Your output should be the lines below from the one with "left knee: (83, 98, 7)" through the one with "left wrist: (142, 112, -17)", copied exactly, pictures excluded.

[Dataset entries]
::::::
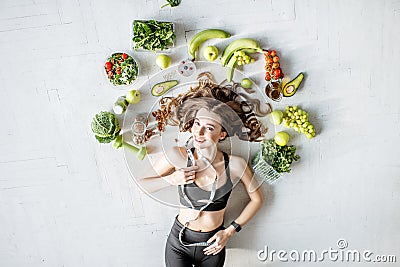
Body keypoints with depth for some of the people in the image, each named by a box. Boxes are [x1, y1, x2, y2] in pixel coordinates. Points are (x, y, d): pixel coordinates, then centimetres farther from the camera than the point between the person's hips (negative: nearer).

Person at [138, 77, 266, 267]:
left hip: (212, 246, 1)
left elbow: (257, 199, 0)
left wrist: (230, 232, -3)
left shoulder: (235, 165, -15)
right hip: (178, 243, 0)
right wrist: (171, 179, -21)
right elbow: (139, 185, -8)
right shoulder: (178, 156, -14)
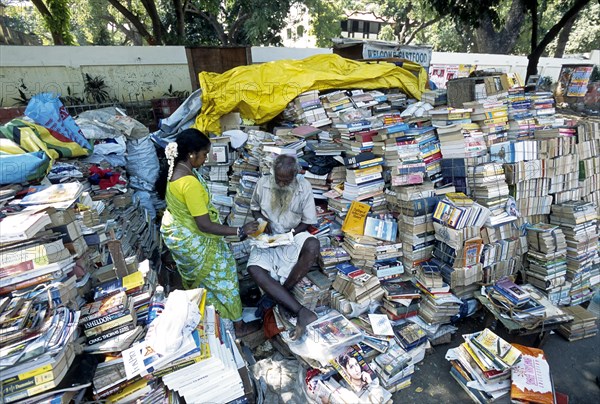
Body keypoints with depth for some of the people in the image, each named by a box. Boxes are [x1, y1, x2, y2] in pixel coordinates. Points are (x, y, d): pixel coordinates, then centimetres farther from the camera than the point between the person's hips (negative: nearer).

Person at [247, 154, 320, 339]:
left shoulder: (304, 187, -11)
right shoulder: (263, 183, -7)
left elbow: (308, 221, -5)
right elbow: (254, 208, 10)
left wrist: (289, 234, -18)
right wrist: (263, 221, -11)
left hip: (294, 235, -1)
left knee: (313, 246, -36)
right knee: (254, 269, -28)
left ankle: (279, 295, -19)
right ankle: (301, 312, -35)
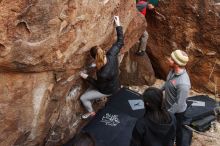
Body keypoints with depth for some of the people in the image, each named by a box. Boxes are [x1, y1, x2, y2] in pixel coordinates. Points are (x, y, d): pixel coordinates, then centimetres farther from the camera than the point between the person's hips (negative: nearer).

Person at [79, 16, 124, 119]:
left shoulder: (103, 74, -42)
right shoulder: (112, 55, -28)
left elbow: (98, 85, -22)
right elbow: (120, 42, -14)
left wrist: (87, 77, -13)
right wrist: (118, 25, -10)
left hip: (108, 90, -7)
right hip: (114, 85, 8)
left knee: (83, 98, 7)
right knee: (89, 90, 28)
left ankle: (91, 112, 32)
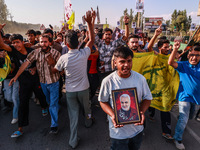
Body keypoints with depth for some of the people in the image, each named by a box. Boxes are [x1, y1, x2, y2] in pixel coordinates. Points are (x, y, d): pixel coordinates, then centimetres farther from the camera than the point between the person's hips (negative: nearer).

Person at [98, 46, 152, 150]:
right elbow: (103, 101, -7)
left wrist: (142, 112, -17)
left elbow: (147, 98, 1)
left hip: (137, 128, 4)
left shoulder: (140, 78, -10)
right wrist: (112, 115, -23)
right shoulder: (108, 81, -18)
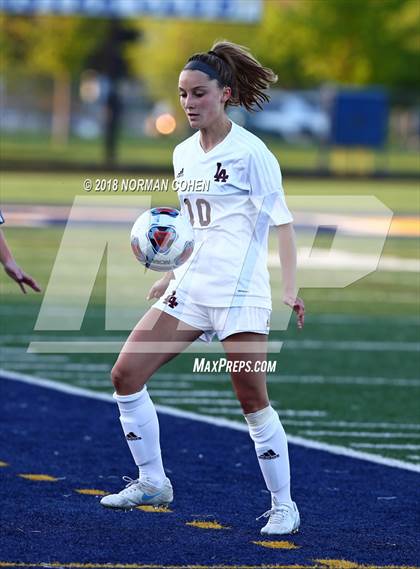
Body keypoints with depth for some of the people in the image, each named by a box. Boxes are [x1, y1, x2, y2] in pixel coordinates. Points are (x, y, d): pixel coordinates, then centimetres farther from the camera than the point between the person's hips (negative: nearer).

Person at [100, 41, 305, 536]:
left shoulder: (250, 152, -9)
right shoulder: (183, 155, 12)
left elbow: (280, 220, -12)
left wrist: (290, 287, -22)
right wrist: (173, 275, 21)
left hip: (240, 291, -7)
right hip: (191, 288, 7)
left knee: (253, 402, -7)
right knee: (125, 375, 1)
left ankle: (283, 506, 6)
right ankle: (151, 481, 15)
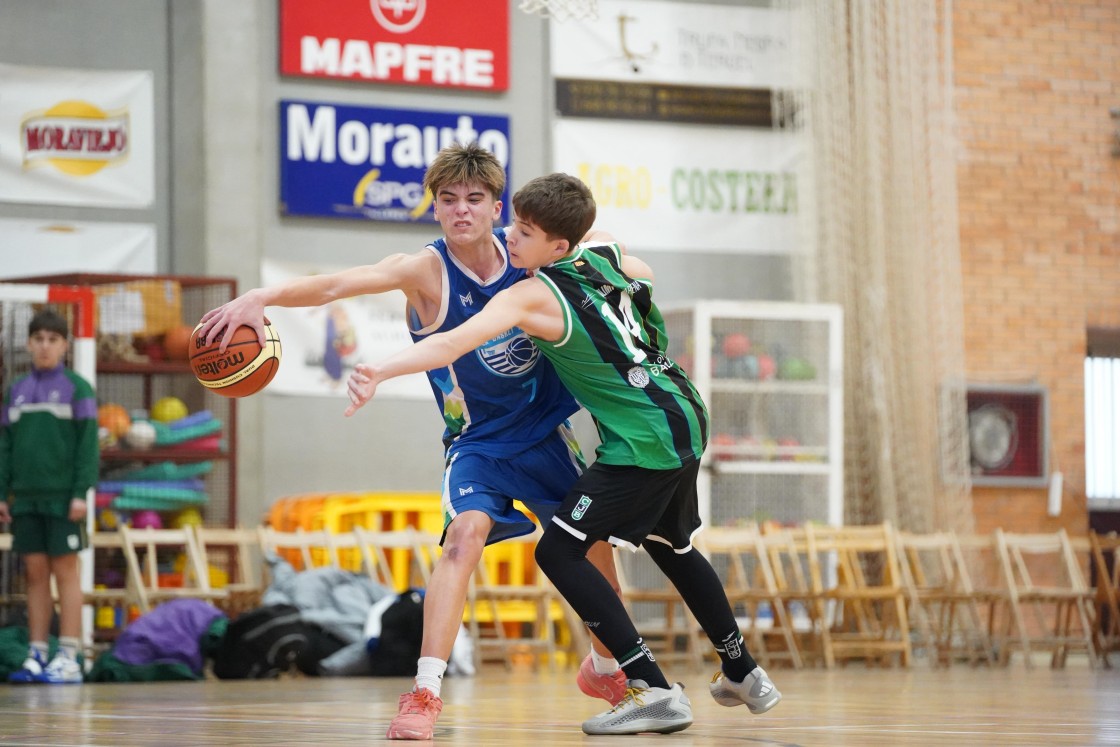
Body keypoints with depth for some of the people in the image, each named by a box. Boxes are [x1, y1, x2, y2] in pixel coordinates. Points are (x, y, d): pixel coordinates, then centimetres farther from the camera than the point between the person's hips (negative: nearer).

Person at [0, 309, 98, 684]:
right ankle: (36, 656, 8)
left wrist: (81, 492, -12)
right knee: (35, 573, 5)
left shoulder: (76, 388, -1)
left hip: (62, 496, -4)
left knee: (65, 570, -3)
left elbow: (88, 443, -5)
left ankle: (68, 658, -3)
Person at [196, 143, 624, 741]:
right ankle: (425, 692, -31)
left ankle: (604, 669, 41)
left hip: (546, 430, 5)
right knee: (467, 533, -29)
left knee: (597, 543, 13)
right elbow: (336, 284, -39)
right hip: (477, 440, -4)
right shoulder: (426, 271, -22)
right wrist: (259, 298, -53)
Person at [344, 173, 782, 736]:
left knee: (559, 551, -7)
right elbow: (647, 279, 29)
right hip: (687, 419, 9)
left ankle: (655, 691, -13)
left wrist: (379, 373, -42)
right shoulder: (608, 256, 5)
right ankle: (744, 674, 40)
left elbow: (456, 342, -32)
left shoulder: (529, 298, -17)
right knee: (671, 545, 29)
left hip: (644, 444, -9)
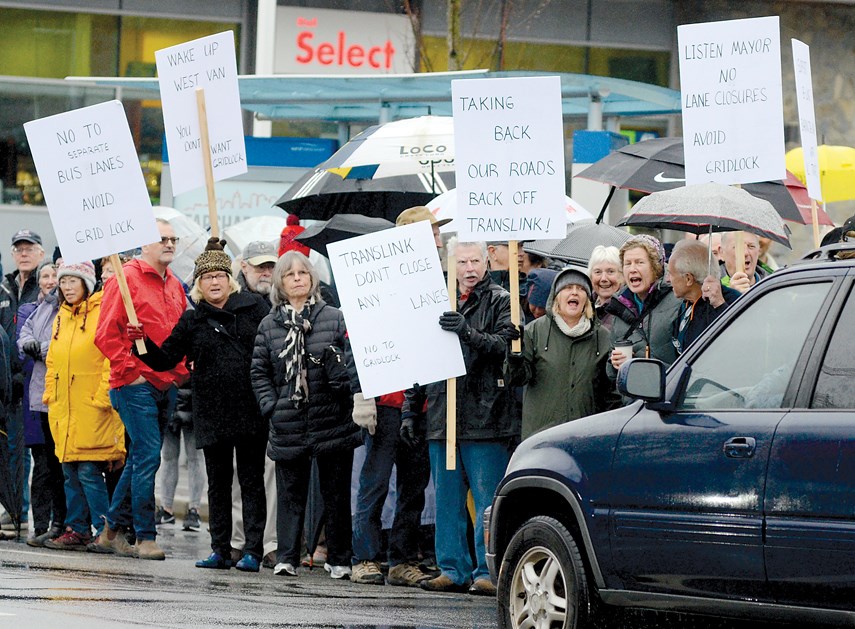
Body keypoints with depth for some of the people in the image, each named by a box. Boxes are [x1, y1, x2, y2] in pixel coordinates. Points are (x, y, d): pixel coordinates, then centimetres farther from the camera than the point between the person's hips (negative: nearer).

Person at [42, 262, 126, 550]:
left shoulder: (102, 313, -7)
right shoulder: (61, 318, 17)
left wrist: (102, 397, -16)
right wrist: (50, 394, 15)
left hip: (92, 407, -8)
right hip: (64, 408, 8)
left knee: (89, 471, -10)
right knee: (70, 472, 8)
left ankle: (105, 531, -5)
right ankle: (77, 529, 13)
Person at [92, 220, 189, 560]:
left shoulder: (174, 285, 16)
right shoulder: (127, 278, -7)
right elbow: (106, 334, -12)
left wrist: (181, 371, 11)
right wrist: (130, 371, -14)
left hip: (167, 387, 8)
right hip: (136, 385, -8)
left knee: (141, 458, 12)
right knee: (148, 457, -11)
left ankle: (112, 532, 21)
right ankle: (145, 537, -7)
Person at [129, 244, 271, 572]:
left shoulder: (253, 306, 3)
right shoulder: (193, 319, 9)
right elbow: (165, 360, 11)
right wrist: (142, 343, -8)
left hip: (251, 408, -3)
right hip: (211, 411, 3)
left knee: (251, 479, -1)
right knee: (218, 481, 7)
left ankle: (253, 551, -1)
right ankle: (220, 550, 13)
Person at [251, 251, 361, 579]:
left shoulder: (335, 318, 3)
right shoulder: (269, 325, 8)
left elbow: (355, 359, 3)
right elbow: (259, 372, 10)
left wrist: (341, 377, -16)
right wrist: (271, 406, -1)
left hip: (333, 420, -1)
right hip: (288, 426, 1)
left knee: (336, 492, 4)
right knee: (290, 492, 3)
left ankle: (339, 559, 12)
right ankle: (286, 558, 7)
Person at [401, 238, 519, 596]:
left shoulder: (500, 303, 2)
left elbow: (506, 345, -15)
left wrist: (469, 333, -29)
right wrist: (410, 411, 16)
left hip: (485, 418, -6)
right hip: (441, 417, 6)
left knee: (487, 500, -6)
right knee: (447, 501, 9)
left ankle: (488, 572, -4)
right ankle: (453, 570, 15)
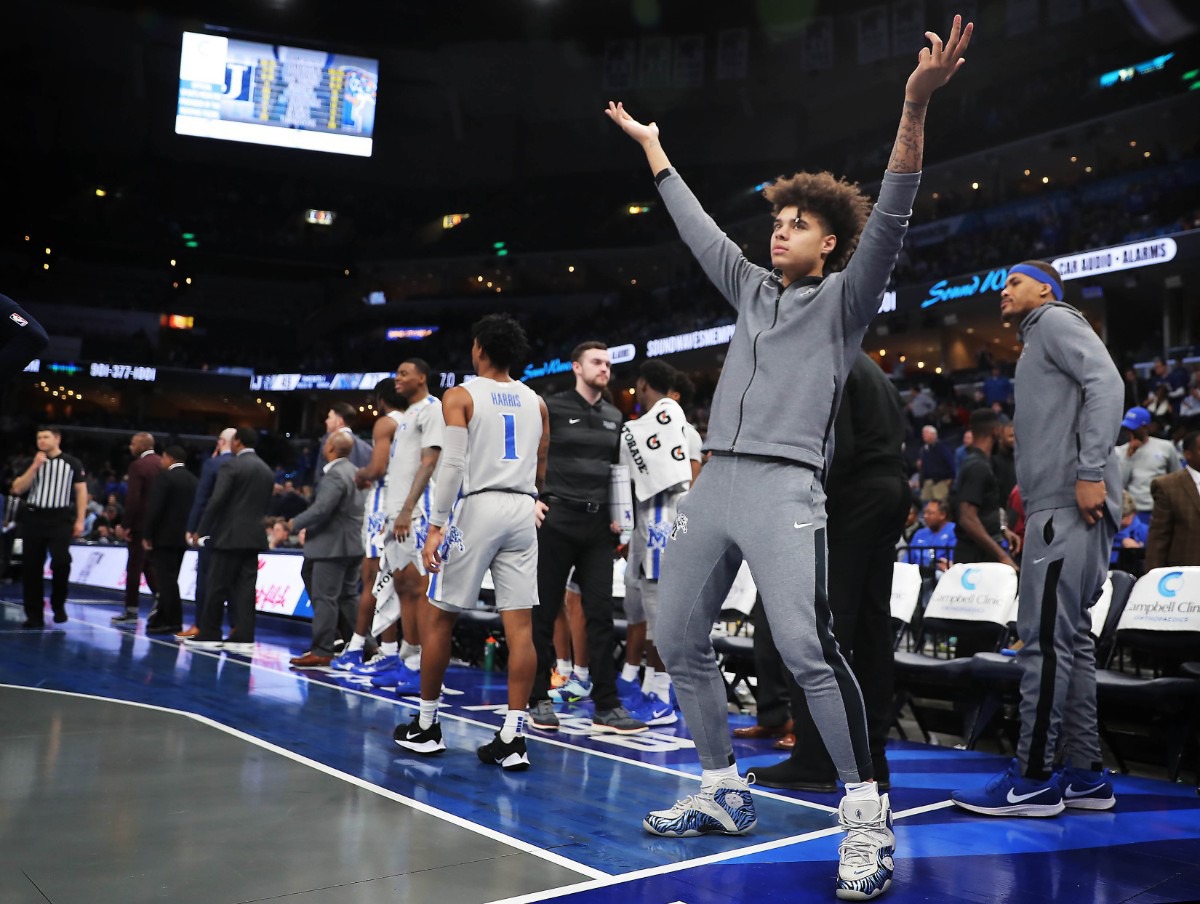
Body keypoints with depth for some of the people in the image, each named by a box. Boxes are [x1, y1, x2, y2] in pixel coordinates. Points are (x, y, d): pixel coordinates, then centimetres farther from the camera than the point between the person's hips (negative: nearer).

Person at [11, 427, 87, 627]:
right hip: (33, 518, 3)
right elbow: (17, 489, 2)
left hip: (60, 518, -3)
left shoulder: (72, 463, 4)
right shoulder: (32, 463, 12)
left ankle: (58, 605, 7)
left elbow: (81, 491, 3)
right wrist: (35, 466, -7)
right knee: (31, 566, 2)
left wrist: (79, 520, -4)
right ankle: (34, 615, 11)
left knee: (61, 561, -17)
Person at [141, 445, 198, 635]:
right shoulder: (194, 480, 10)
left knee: (166, 579, -3)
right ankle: (162, 618, 20)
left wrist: (147, 535, -9)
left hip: (164, 536, -7)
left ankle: (172, 621, -2)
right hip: (183, 537, 7)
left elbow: (154, 508, -15)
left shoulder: (165, 477, -11)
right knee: (169, 579, 14)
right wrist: (190, 531, 14)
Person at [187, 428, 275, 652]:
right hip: (254, 537, 6)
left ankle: (209, 634, 9)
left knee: (218, 586, 3)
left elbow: (216, 501, -14)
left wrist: (203, 531, -7)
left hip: (230, 535, -6)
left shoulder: (232, 466, -9)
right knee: (245, 588, 5)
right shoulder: (267, 471, 12)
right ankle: (244, 637, 3)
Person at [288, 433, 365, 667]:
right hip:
::::::
▶ [Result]
left knee: (83, 98, 7)
right knee: (89, 90, 28)
left ankle: (91, 112, 32)
Body keypoints with depth for some of the people in the image, each named by a box. Boxes are [x1, y1, x2, y2] in pixel coordinates. Points are (x, y, d): pixel coordinates, then centimetres farther from the camera than the point between the person's hips (negative: nearer).

Person at [98, 46, 152, 150]:
right elbow: (103, 101, -7)
left wrist: (142, 112, -17)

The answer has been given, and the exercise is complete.